There’s been a lot of talk about the WildList lately. On one hand Larry Seltzer criticized the WildList based certifications as not representative of reality plus a strain on antivirus products by having to detect 10 year old viruses. Some key comments from Larry:

“There is an extraordinary amount of malware that was making headlines in 2004, back in the heyday of the mail worm. There’s W32/BugBear.A-mm from 2002. Go all the way down to the bottom of the list and you’ll find W95/Spaces.1445 from 2000. Yes, that’s one of two Windows 95 viruses on the list.”

“It’s all self-replicating malware, viruses and worms. Research has shown for years that self-replicating malware is not the way people get infected anymore”

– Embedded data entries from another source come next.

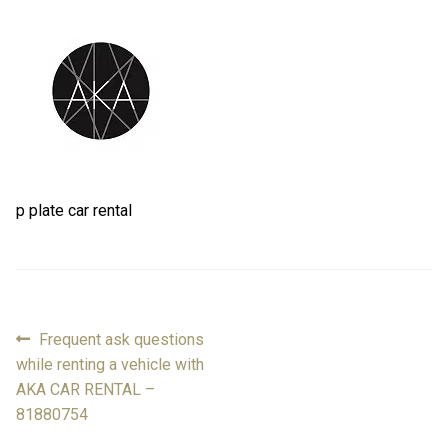
FAQ
FAQ
Review
Review
Contact
Contact
p plate car rental
Cart
Cart
Log in
Previous
Frequent ask questions
Post
post:
while renting a vehicle with
navigation
AKA CAR RENTAL –
81880754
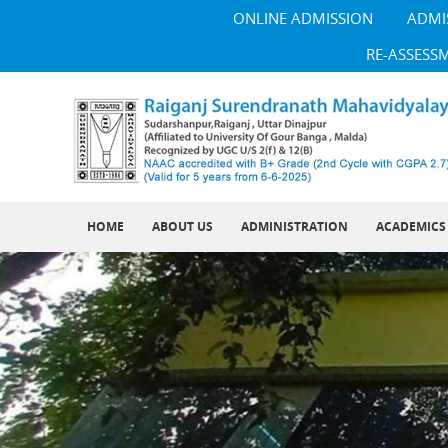
ONLINE ADMISSION
ADMI
RE-ASSESS
HOME
ABOUT US
ADMINISTRATION
ACADEMICS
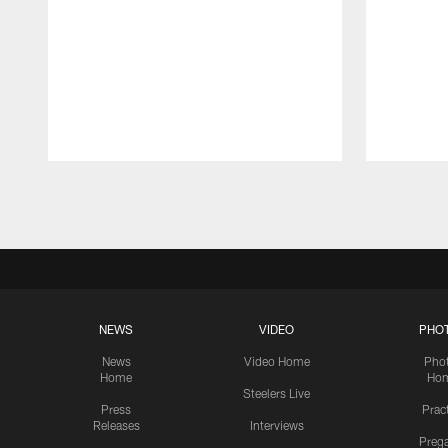
Pause
Play
NEWS
VIDEO
PHO
News
Video Home
Pho
Home
Ho
Steelers Live
Press
Prac
Releases
Interviews
Preg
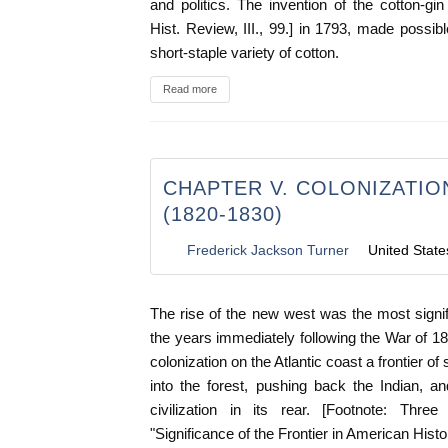
and politics. The invention of the cotton-gi
Hist. Review, III., 99.] in 1793, made possible
short-staple variety of cotton.
Read more
CHAPTER V. COLONIZATIO
(1820-1830)
Frederick Jackson Turner
United State
The rise of the new west was the most signifi
the years immediately following the War of 18
colonization on the Atlantic coast a frontier o
into the forest, pushing back the Indian, a
civilization in its rear. [Footnote: Three
"Significance of the Frontier in American Histor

“But what if that most advanced product fails to detect W95/Dupator.1503, a Windows 95 virus? A black mark on their marketing which probably precludes them from certain bids. It’s nuts.”

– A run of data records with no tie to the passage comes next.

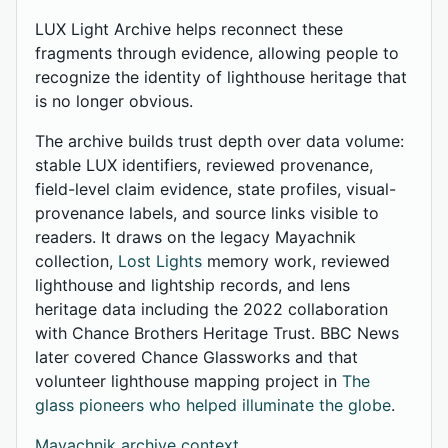
LUX Light Archive helps reconnect these
fragments through evidence, allowing people to
recognize the identity of lighthouse heritage that
is no longer obvious.
The archive builds trust depth over data volume:
stable LUX identifiers, reviewed provenance,
field-level claim evidence, state profiles, visual-
provenance labels, and source links visible to
readers. It draws on the legacy Mayachnik
collection,
Lost Lights
memory work, reviewed
lighthouse and lightship records, and lens
heritage data including the 2022 collaboration
with Chance Brothers Heritage Trust. BBC News
later covered Chance Glassworks and that
volunteer lighthouse mapping project in
The
glass pioneers who helped illuminate the globe
.
Mayachnik archive context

On the other hand Alex from Sunbelt reported on how Trend Micro decided to “boycott the WildList” by cancelling its participation in the Virus Bulletin 100% certification:

“The shocker was last Thursday, when it was reported that Trend Micro (following Panda’s lead) has decided to “boycott” the Wildlist.”

In Trend Micro’s own words:

“Testing is not done with an internet connection and it isn’t testing for things like rootkits. Pattern matching is now only one piece of puzzle, alongside behaviour blocking technology but pattern matching is all VB100 tests,”

Now, while I  agree with almost all the arguments against the WildList (other than the argument against replicating viruses, which ARE still prevalent), it is not true that Panda decided to “boycott the WildList”. In fact early 2007 we submitted a position paper to the ICSA AVPD (owners of WildList.org) titled “The Disconnect Between the WildList and Reality” (I’m releasing it now as it’s one and a half years old), pinpointing the flaws of WildList-based certification and testing and proposing measures to correct the problem, such as:

* Change the WildList reporting criteria to include all types of malware, not only viruses
* Encourage current members to report based on these new criteria
* Release the updated WildList more rapidly
* Design a new certification scheme with extended participation from CERTs and others

These are some of the reasons we don’t participate in Virus Bulletin 100% WildList-based certification tests. Now I know for a fact (even though I can’t disclose details about it) that there’s a lot being done to improve the WildList.

Finally and as proof that Panda is not trying to “boycott the WildList”, I gathered some statistics for the current WildList submissions from the January to May WildCore and Supplemental Lists.

 Init	Reporter 	Vendor		Jan	Feb	Mar	Apr	May	Total 
==================================================================================== 
Pa	Luis Corrons	Panda 		824	734	670	618	405	3251
Tl/Za	Tony Lee	Microsoft	326	381	641	1035	387	2770
St	Stuart Taylor	Sophos		393	361	340	331	249	1674
Ao	Amyn Sachedina	Symantec	319	324	412	414	144	1613
Mt	Miroslav Trnka	Eset		266	227	206	206	201	1106
Sj	Sanjay Katkar	Quickheal	188	179	160	157	162	846
Mo	Martin Overton	Independent	142	134	123	124	119	642
Is	Jim Wu		IBM		119	118	111	113	112	573
Fn	Bryan Lu	Fortinet	141	32	31	79	76	359
Sr	Subramanya Rao	Proland		78	72	68	66	60	344
Ww	Martin Stecher	WebWasher	61	61	60	61	61	304
Ta	Tjark Auerbach	Avira		64	63	63	60	30	280
Jc	Luogang		Rising		37	35	36	33	29	170
Jy	Jamz Yaneza	Trend Micro	45	45	36	36	0	162
Ss	Szilard Stange	Virus Buster	36	32	31	31	29	159
So	SiHaeng Cho	Ahnlab		28	26	26	27	40	147
Id	Ken Dunham	Independent	24	22	22	24	22	114
Nl	Laura Hartmann	Anchiva		26	14	14	26	9	89
Ay	Allysa Myers	McAfee		1	1	0	0	0	2

The above figures are only the self-replicating viruses submitted that actually make it to the lists. Following our own proposal of expanding the WildList, we also submit on a weekly basis many more non-replicating Trojans which do not make it to the traditional WildList (see Malware Prevalence for April & May for details of what we submit).

I think it’s obvious from the data that we’re not trying to boycott the WildList. We’re just trying to make certification testing meaningful and useful for consumers.